American novelist (1912–2002)

Leslie John Edgley (October 14, 1912 – August 9, 2002) was an English-born American mystery fiction writer, radio dramatist screenwriter and playwright. Among the works for which he became known are the scripts for many episodes of Perry Mason, written as "Robert Bloomfield".

==Early life and career==
Edgley was born in London in 1912, but emigrated with his parents to Canada in 1918; four years later, they came to the United States, finally putting down roots in East Chicago, Indiana. Edgley spent his formative years in the Marktown district, graduating from Washington High School in 1930. In 1936, one year after marrying East Chicago native Mary Anna Gustaitis; Edgley attained United States citizenship. In 1944, the couple relocated to California.

Beginning his writing career in the 1940s, Edgley published work under his own name, but also started using the name "Robert Bloomfield" as a pen name on some of his work as early as 1947.

In 1952, Edgley was named as a former member of the Communist Party USA by Roy Huggins, in testimony before the House Un-American Activities Committee.

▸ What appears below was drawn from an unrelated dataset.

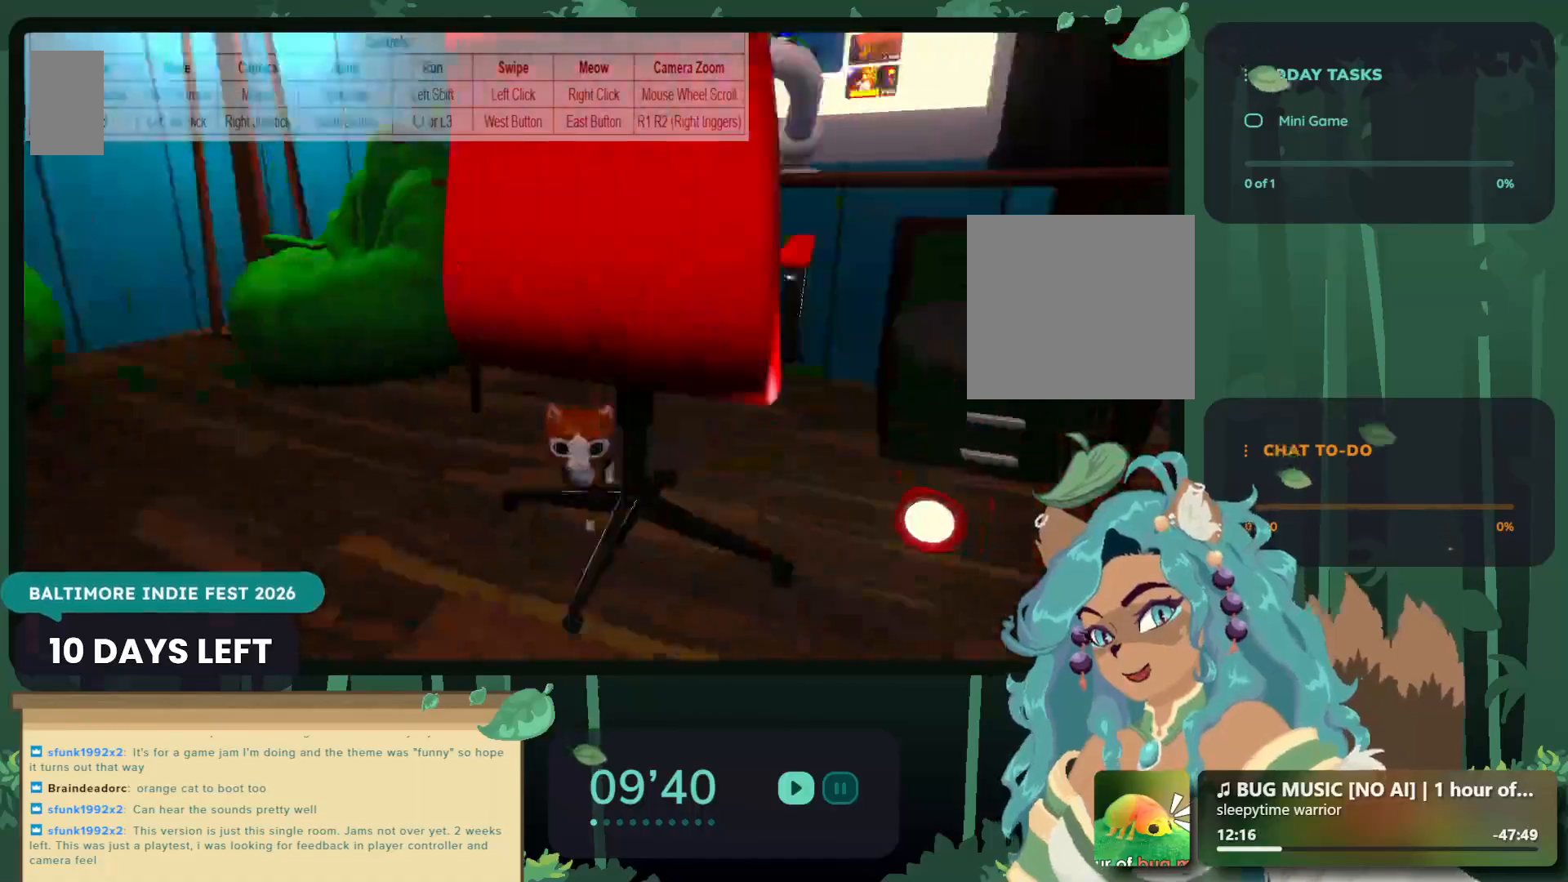
{"buttons": [], "left_stick": "left", "right_stick": "up-right", "events": [[67, "right_stick", "center"], [300, "left_stick", "down-left"], [350, "right_stick", "up-right"], [483, "left_stick", "left"]]}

From 1956 forward, in order to work around being on the Hollywood blacklist, all of Edgley's television work was credited to his already established alias of Robert Bloomfield.

As Robert Bloomfield, Edgley had a prolific TV writing career between 1956 and 1968, writing episodes of Lassie, Climax!, Perry Mason, Bonanza, Rawhide, The Wild Wild West, and many other US TV series.

==Works==
===as Leslie Edgley===
- No Birds Sing, New York, Farrar & Rinehart, 1940, 328 pp.
- Fear No More, New York, Simon and Schuster, 1946, 202 pp.
  - Reprinted by Ace, 1953, bound dos-à-dos with Hal Braham (as Mel Colton), Never Kill A Cop
- False Face, New York, Simon and Schuster, 1946, 202 pp.
- The Angry Heart, Garden City, N.Y., Published for the Crime Club by Doubleday, 1947, 190 pp.
  - Reprinted as Tracked Down by Ace, 1954, bound tête-bêche with Martin L. Weiss, Death Hitches A Ride
- The Judas Goat, Garden City, N.Y., Published for the Crime Club by Doubleday, 1952, 190 pp.
  - Reprinted by Ace, 1953, bound tête-bêche with Theodore S. Drachman, Cry Plague! as the first Ace Double
- The Runaway Pigeon, Garden City, N.Y., Published for the Crime Club by Doubleday, 1953, 188 pp.
  - Also published as One Blonde Died, Lawrence E. Pivak, N.Y., 1953, Bestseller Mystery B171
  - Published in UK as Diamonds Spell Death, Arthur Barker, 1954, Museum Street Thriller series
- A Dirty Business, New York, G.P. Putnam's Sons, 1969, 182 pp.

===as Robert Bloomfield===
- Shadow of Guilt, New York, Doubleday, 1947
- From This Day Forward, New York, Doubleday, 1952
- Lust for Vengeance, New York, Doubleday, 1952, 189 pp.
- Russian Roulette, New York, Harcourt, 1955
- When Strangers Meet, New York, Doubleday, 1956
- Kill With Kindness, New York, Doubleday, 1962

===as Michael Gillian===
- Warrant for a Wanton, New York, Mill-William Morrow & Company, 1952, 246 pp.